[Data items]
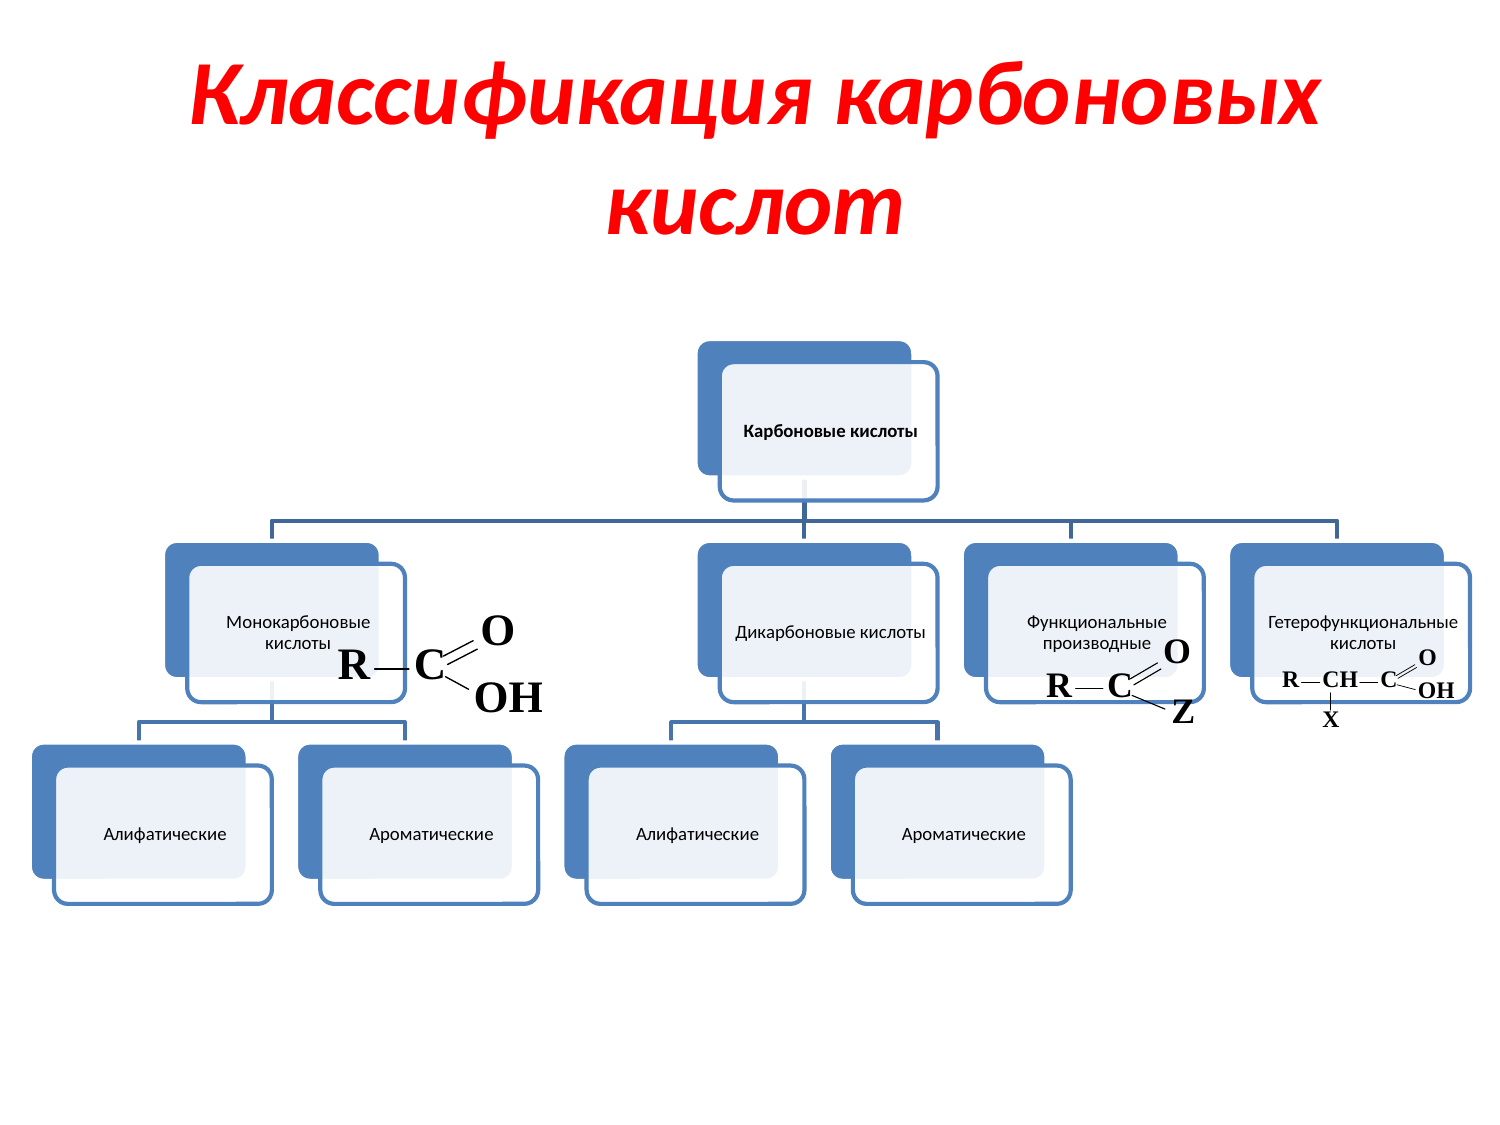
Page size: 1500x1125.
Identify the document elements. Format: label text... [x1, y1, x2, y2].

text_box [336, 609, 543, 729]
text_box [1045, 634, 1196, 736]
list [29, 148, 1471, 1095]
title Классификация карбоновых кислот [135, 136, 1377, 147]
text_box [1281, 646, 1454, 736]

• **Work item**: Copy the records exactly. Skip the pictures.

• **Output for this exercise**:
Page size: 1500x1125.
Identify the document elements. Format: label text... [x1, y1, x2, y2].

text_box [336, 609, 543, 729]
text_box [1045, 634, 1196, 736]
list [29, 148, 1471, 1095]
title Классификация карбоновых кислот [135, 136, 1377, 147]
text_box [1281, 646, 1454, 736]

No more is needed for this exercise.